Consider how difficult it would be to model this kind of relationship without algebraic data types. Every field supported by Atom would need to be present on Atom itself. An Atom would need to define both element and index_list, without any way to ensure their mutual exclusivity. The behavior of a function receiving an Atom in which both fields were set (or neither was) would need to be defined outside the scope of executable code. Rust solves this problem by providing the tools needed to make invalid states uncompilable in the first place.

Data First

There aren't many examples of dedicated serialization libraries in cheminformatics. Most read/write functionality is instead tightly coupled to a specific toolkit. In fact, I only know of two standalone projects in this area that are under active development:

Writing software that distills industry-standard specifications such as V3K down to practice can extremely challenging. The specifications themselves can be ambiguous or self-contradictory. Their features may not mesh well with the limitations of a given programming language. It's the kind of thing you might want to do once and reuse often. This isn't always possible when serialization is tightly-coupled to a general-purpose cheminformatics toolkit.

There's also something more subtle. Serialization and deserialization require a backing store, or in-memory representation. Perfect alignment with a given serialization format can rarely be achieved due to the common requirement to support two or more of them. Mismatch between representations can cause data to be lost or corrupted. For example, aromaticity is a nuanced property that no two representations handle the same way. Expanding the toolkit's API surface to accomodate these difference can lead to bloat and performance bottlenecks. Lightweight abstractions, such as a minimal molecule API, become much less practical. Loose coupling allows toolkit and serialization format to evolve independently.

Finally, there are times when a cheminformatics toolkit is overkill or too restrictive for the task at hand. For example, maybe the goal is to simply validate a large input file, or rewrite it to meet organizational conventions. These are the kinds of lightweight task at which Vek would excel.
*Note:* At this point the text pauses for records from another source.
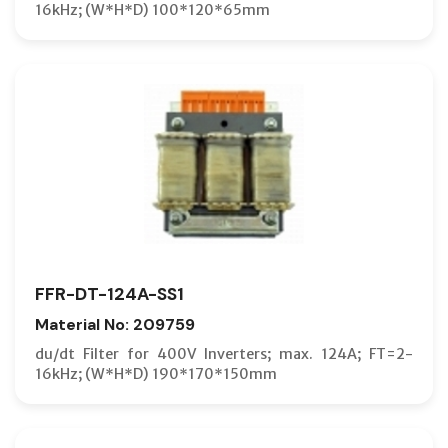
16kHz; (W*H*D) 100*120*65mm
FFR-DT-124A-SS1
Material No: 209759
du/dt Filter for 400V Inverters; max. 124A; FT=2-
16kHz; (W*H*D) 190*170*150mm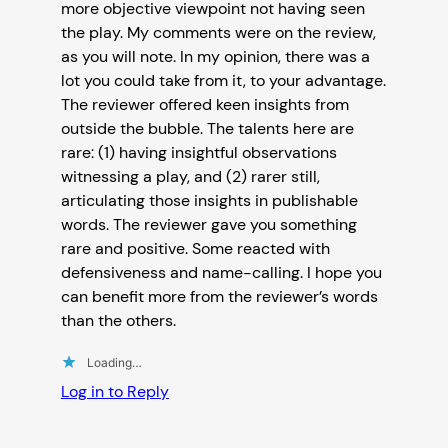
more objective viewpoint not having seen
the play. My comments were on the review,
as you will note. In my opinion, there was a
lot you could take from it, to your advantage.
The reviewer offered keen insights from
outside the bubble. The talents here are
rare: (1) having insightful observations
witnessing a play, and (2) rarer still,
articulating those insights in publishable
words. The reviewer gave you something
rare and positive. Some reacted with
defensiveness and name-calling. I hope you
can benefit more from the reviewer’s words
than the others.
Loading…
Log in to Reply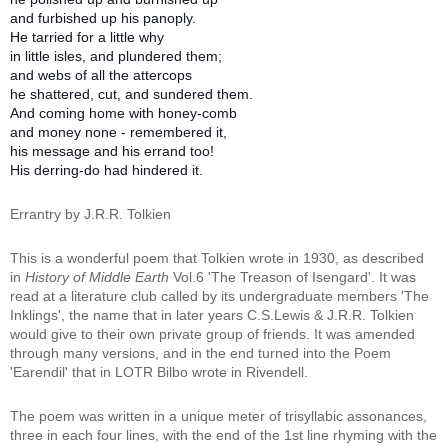
and furbished up his panoply.
He tarried for a little why
in little isles, and plundered them;
and webs of all the attercops
he shattered, cut, and sundered them.
And coming home with honey-comb
and money none - remembered it,
his message and his errand too!
His derring-do had hindered it.
Errantry by J.R.R. Tolkien
T
his is a wonderful poem that Tolkien wrote in 1930, as described
in
History of Middle Earth
Vol.6 'The Treason of Isengard'. It was
read at a literature club called by its undergraduate members 'The
Inklings', the name that in later years C.S.Lewis & J.R.R. Tolkien
would give to their own private group of friends. It was amended
through many versions, and in the end turned into the Poem
'Earendil' that in LOTR Bilbo wrote in Rivendell.
The poem was written in a unique meter of trisyllabic assonances,
three in each four lines, with the end of the 1st line rhyming with the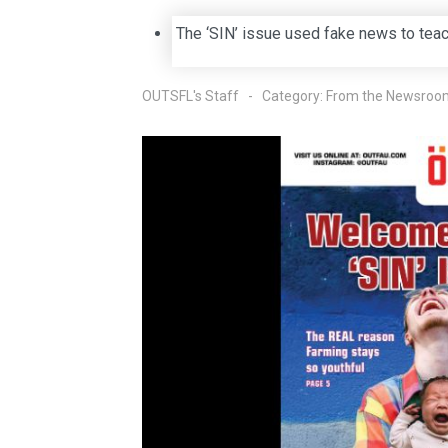
The ‘SIN’ issue used fake news to tea
OUTSFL's Staff
Category:
From the Newsroo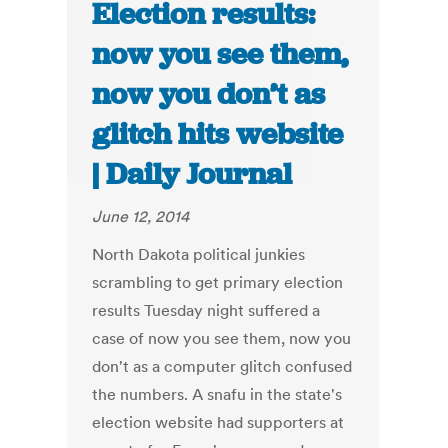
Election results:
now you see them,
now you don’t as
glitch hits website
| Daily Journal
June 12, 2014
North Dakota political junkies
scrambling to get primary election
results Tuesday night suffered a
case of now you see them, now you
don't as a computer glitch confused
the numbers. A snafu in the state's
election website had supporters at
Should the need arise, Vek can be integrated into a cheminformatics toolkit through Rust's Cargo package manager. All the toolkit would require is a lightweight bridge between its backing store and Vek's data structures.

Conclusions

Vek is a standalone implementation of the V3000 CTfile specification. When complete, it will expose data structures and functions capable of high-fidelity reads and writes. Rust was chosen as the implementation language to provide the best possible combination of fidelity, portability, speed, and flexibility. Work on V3K is currently underway as part of a commercial ChemDraw CDXML/V3000 translation utility. In the near future I plan to release the first iteration of V3K under an open source license.